And so what we find then in this spiritual leprosy, this leprosy of sin, and the impossibility of ridding ourselves of it, is what theologians have called for a very long time, the great dilemma.
That how can a sinful human being, a sinful man, and a sinful woman approach a holy
God? And some of the classic texts on this great dilemma, one of them is
Exodus 34 and verse 6, where we see this amazing picture, this dichotomy that exists between God and man.
Where we read, the Lord, the Lord, a God merciful and gracious, slow to anger and abounding in steadfast love and faithfulness, keeping steadfast love for thousands, forgiving iniquity and transgression and sin, who will by no means clear the guilty, visiting the iniquity of the fathers on the children and the children's children to the third and fourth generation.
That here we have a forgiving God, but he will not clear the guilty.
Proverbs 17 says as much, he who justifies the wicked and he who condemns the righteous are both alike an abomination to the
Lord. So that man's greatest problem, many of you have heard me say it, you need to hear it again, that man's greatest problem is that God is good and that we are not.
And that is the great dilemma. That how will a sinful man be reconciled to a sinless and holy and just God?
I don't know about you, but I get sometimes in my algorithm, Facebook knows me well enough that I get all of the protestia videos.
If you've ever heard of protestia, they're a ministry essentially. I'm not sure if you can call them a ministry.
It's almost, yeah, I'm not sure. But what they seek to do is to share clips of what happens in other churches.
And it really gives you a sense of the layout of the land. And I watched a clip this week of a female pastor.
I don't believe that women can be pastors, but a female pastor in a liturgical church in her garb, standing behind a pulpit, very colorful pulpit.
And one of the things that she was saying was this, I do not use the language of sin and I don't call people sinners because that alienates people from God.
Quote, unquote, that the word sin or sinner alienates people from God. And as I watched this,
I watched it and I thought about it for a moment and I thought, that is probably the most true thing she has ever said.
It's almost prophetic. It's like the high priest speaking accidental prophecies before Christ is killed.
Why? You're right ma 'am, because our sin does alienate us from God.
And it doesn't matter whether you tell them that or not, it alienates them from God. That your sin has made a separation from your
God, so that you cannot see God and live. And so brothers and sisters, we end up in this impossible situation.
Spiritual lepers, unable to be cleansed. And anyone who's truly honest, if we came to them and said, can you deal with this problem?
All they could do is tear their clothes and cry out, am I God to cure a man from leprosy?
But the story goes on. And we see, this is kind of the last chunk that we'll look at, is the test of faith in verse 8.
But when Elisha, one of the prophets of Israel, the man of God heard that the king of Israel had torn his clothes, he sent to the king saying, why have you torn your clothes?
Let him come now to me that he may know that there is a prophet in Israel. So Naaman came with his horses and chariots and stood at the door of Elisha's house.
And Elisha sent a messenger to him saying, go and wash in the Jordan seven times and your flesh shall be restored and you shall be clean.

——

- [Required tasks]:
1. In the sermon excerpt, the verse quoted from Exodus 34 names the things the Lord forgives. List all of them.
2. Continue the sermon excerpt on Naaman and Elisha, starting right after Elisha's message about washing in the Jordan seven times.
The lines that follow have no connection to the sermon excerpt.

- [Information supplied]:
——

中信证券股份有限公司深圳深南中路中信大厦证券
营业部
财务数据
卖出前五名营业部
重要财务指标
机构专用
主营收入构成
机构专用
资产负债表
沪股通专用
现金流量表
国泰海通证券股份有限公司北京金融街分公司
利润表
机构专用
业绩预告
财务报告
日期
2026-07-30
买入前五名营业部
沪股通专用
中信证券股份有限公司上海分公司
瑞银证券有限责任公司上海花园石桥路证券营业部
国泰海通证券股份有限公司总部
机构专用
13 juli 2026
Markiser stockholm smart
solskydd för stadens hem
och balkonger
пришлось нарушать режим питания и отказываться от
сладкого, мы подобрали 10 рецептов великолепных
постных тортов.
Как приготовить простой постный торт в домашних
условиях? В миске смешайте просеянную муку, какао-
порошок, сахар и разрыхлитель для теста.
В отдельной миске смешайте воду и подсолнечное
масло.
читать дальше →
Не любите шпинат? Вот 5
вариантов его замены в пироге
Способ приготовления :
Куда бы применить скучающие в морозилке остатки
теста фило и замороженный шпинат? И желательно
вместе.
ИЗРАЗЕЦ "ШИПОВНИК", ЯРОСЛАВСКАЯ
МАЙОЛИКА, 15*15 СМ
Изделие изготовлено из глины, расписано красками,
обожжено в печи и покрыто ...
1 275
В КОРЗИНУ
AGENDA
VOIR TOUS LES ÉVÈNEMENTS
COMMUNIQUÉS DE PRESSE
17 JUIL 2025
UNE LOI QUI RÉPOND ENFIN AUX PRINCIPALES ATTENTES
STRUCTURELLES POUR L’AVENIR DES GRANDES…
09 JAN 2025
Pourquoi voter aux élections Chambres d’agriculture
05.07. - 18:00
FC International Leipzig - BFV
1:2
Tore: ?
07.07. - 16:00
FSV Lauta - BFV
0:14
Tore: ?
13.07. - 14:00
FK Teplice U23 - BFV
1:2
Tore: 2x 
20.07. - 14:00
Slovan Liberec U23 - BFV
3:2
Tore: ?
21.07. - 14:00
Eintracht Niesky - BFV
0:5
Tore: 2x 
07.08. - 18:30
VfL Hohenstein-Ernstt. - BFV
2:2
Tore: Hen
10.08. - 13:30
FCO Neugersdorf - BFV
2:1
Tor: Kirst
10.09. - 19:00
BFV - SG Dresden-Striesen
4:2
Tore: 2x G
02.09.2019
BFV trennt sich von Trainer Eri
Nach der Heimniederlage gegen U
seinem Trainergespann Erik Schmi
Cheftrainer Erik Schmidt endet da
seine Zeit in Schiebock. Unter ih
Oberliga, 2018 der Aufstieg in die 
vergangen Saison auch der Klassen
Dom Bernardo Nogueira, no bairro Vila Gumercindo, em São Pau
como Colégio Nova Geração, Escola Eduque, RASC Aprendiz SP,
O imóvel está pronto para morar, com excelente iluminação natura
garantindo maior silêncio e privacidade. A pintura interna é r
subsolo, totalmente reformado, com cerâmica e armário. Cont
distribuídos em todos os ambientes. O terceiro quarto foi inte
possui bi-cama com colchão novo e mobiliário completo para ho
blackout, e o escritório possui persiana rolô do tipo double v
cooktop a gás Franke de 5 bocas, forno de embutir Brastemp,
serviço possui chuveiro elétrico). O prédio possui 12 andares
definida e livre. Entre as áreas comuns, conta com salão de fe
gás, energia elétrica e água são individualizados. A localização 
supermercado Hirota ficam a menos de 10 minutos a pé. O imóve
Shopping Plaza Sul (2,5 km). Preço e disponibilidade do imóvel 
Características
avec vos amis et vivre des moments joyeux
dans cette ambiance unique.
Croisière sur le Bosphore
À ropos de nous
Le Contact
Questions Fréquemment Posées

——

- [Answers per task]:
1. Iniquity, transgression, sin

2.
But Naaman was angry and went away saying, behold, I thought that he would surely come out to me and stand and call upon the name of the
Lord his God and wave his hands over the place and cure the leper. It's interesting how he speaks about himself in third person as the leper.
That is what defines him. And then he asks, are not Abana and Farpar, the rivers of Damascus, better than all the waters of Israel?
Could I not wash in them and be cleaned? So he turned and went away in a rage.
But his servants came near and said to him, what good servants. My father, it is a great word that the prophet has spoken to you.
Will you not do it? Has he actually said to you, wash and be clean?
So he went down and dipped himself seven times in the Jordan according to the word of the man of God.
And his flesh was restored like the flesh of a little child and he was clean.
What a remarkable end to the story. Elisha says, why are you tearing your clothes?
Do you have no faith? And so Naaman goes then to Elisha's home and he probably showed up,
I imagine, with the silver and gold in tow, with great pomp, with this air of prestige.
You know, this probably wasn't the case, but you think of those guys that lead the charge before royalty with the horns, right?
And they come in and here he comes to Elisha's home. And what does
Elisha do? He doesn't come down and bow before him. He sends his messenger.
Yeah, go give him these instructions. It's like Naaman isn't even worth
Elisha's time and attention. So he sends his messenger to Naaman to give these simple instructions, go to the
Jordan, wash seven times, you'll be clean. And I think what this represents is a significant test of Naaman's faith.
It's reminiscent of the story of the Canaanite woman in Matthew chapter 15. She's an outsider.
She comes to the Lord Jesus. She asks for his help. She kneels before him.
She says, Lord, help me. And he said, it's not right to take the children's bread and throw it to the dogs.
But pressing past his resistance, she says, yes, but, but Lord, even the dogs eat the crumbs that fall from the master's table.
And then what does Jesus say? He says, oh woman, great is your faith. Let it be done to you as you desire.
And we're told that what she was seeking for, the healing of her daughter, was instantly effected.
I think that's exactly what we're seeing here. Here, Elisha has the opportunity to answer the door.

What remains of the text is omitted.